In cross-institutional, siloed federated learning (FL), participant failures—such as communication disruptions or configuration errors—are frequent, yet their impact on model quality remains poorly understood, especially in small-scale, non-IID settings. Method: This work presents the first empirical study of the multidimensional impact of participant failures, systematically analyzing three critical factors: failure timing, degree of local data skew, and evaluation bias. Contribution/Results: We find that failure timing significantly affects convergence behavior and final model performance. Under high data skew, standard evaluation metrics exhibit optimistic bias, obscuring the true extent of model degradation. Crucially, conventional offline evaluation proves unreliable for deployment decisions, often yielding misleading conclusions. Our study provides a reproducible analytical framework and actionable design insights for building robust FL systems—highlighting the need for failure-aware evaluation protocols and adaptive aggregation strategies in heterogeneous, real-world FL deployments.
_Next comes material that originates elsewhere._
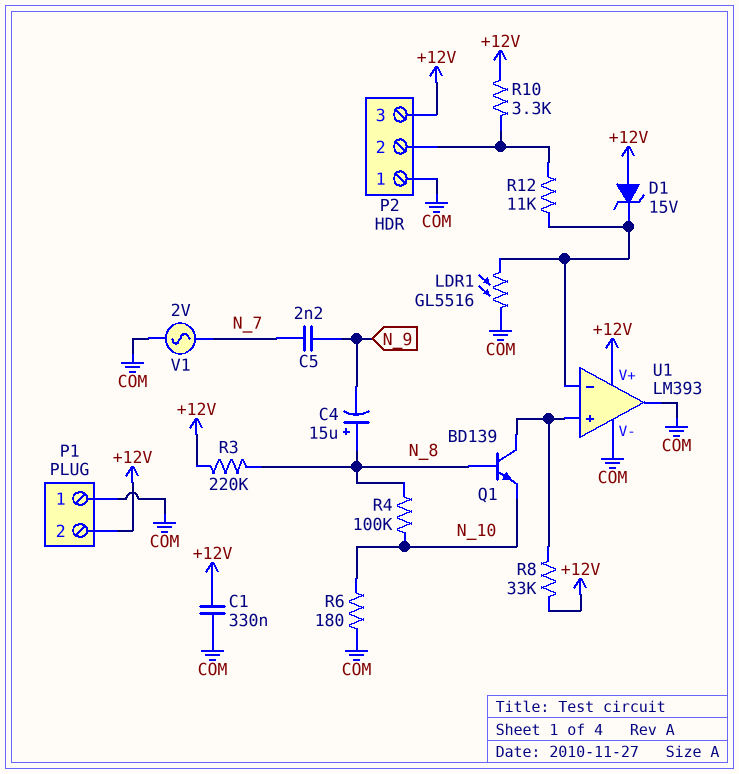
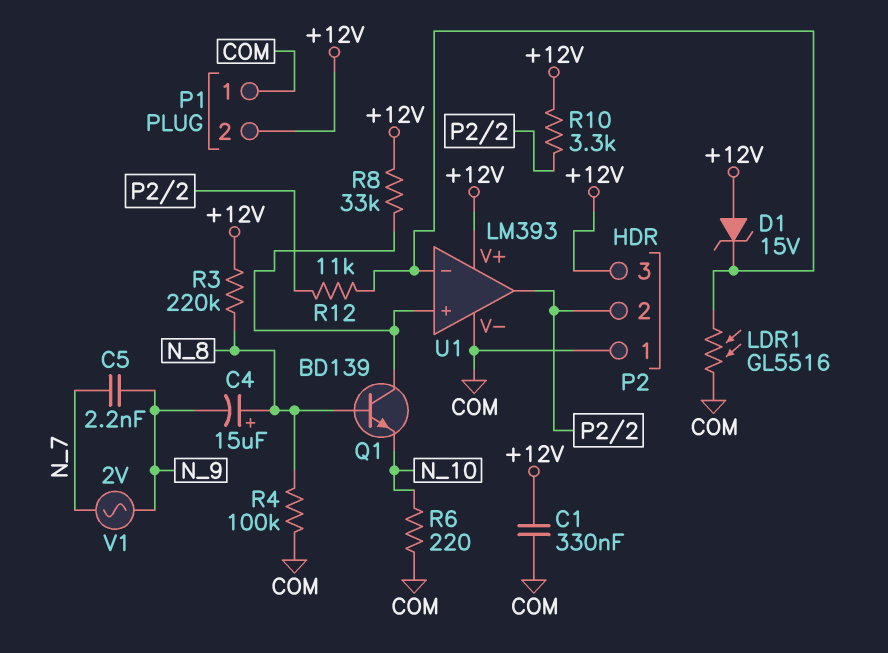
R4: 100k (N_8, N_10) -> 100k (COM, N_8)
R6: 180 (COM, N_10) -> 220 (COM, N_10)
U1 pin out: COM -> P2/2
V1: AC 2V (COM, N_7) -> AC 2V (N_7, N_9)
Federated learning (FL) is a new paradigm for training machine learning (ML) models without sharing data. While applying FL in cross-silo scenarios, where organizations collaborate, it is necessary that the FL system is reliable; however, participants can fail due to various reasons (e.g., communication issues or misconfigurations). In order to provide a reliable system, it is necessary to analyze the impact of participant failures. While this problem received attention in cross-device FL where mobile devices with limited resources participate, there is comparatively little research in cross-silo FL. Therefore, we conduct an extensive study for analyzing the impact of participant failures on the model quality in the context of inter-organizational cross-silo FL with few participants. In our study, we focus on analyzing generally influential factors such as the impact of the timing and the data as well as the impact on the evaluation, which is important for deciding, if the model should be deployed. We show that under high skews the evaluation is optimistic and hides the real impact. Furthermore, we demonstrate that the timing impacts the quality of the trained model. Our results offer insights for researchers and software architects aiming to build robust FL systems.